Right now, in today’s digital world, programming has really become a skill that each and every person is going to learn. As a result, many data science professionals now hold PHD degrees in subjects such as statistics or finance. So in order to become an expert in this field, you must become an expert or master in these disciplines.
- Domain Knowledge: A data scientist does not become a perfect professional while solving projects, camps, and getting knowledge with the help of online resources. Well, these are only fundamental concepts. The main knowledge he acquires is the domain knowledge that brings him into the main picture. As experience increases, domain knowledge also expands. Those who are professionals in the engineering and IT sectors might find it difficult to adjust to this new role in data science as they are dealing with customer sales.
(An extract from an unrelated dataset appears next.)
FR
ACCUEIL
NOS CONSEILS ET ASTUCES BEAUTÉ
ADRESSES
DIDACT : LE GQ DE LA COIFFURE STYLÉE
The aforementioned events are occurring because data science requires domain knowledge in order to identify useful variables, develop business models, and eliminate bias, which can only be identified with the help of this domain knowledge. Many industries are taking the help of data science experts nowadays. Every industry, such as hotels, banking, and hospitality, is incorporating or managing data science into their operations.
As we all know, the customer is the end user for many business domains, and these data scientists have the duty to manage the data in such a way to make better products with proper analysis and to achieve better results. For this reason, in-depth knowledge of it is required.
We can conclude from the preceding explanation that data science is a practical field requiring extensive practice, and that in order to solve its problems, we must approach it correctly. Many professional data scientist experts are lacking due to this highly difficult field, and that is why many universities are addressing this problem and are planning to start teaching structural knowledge to their students.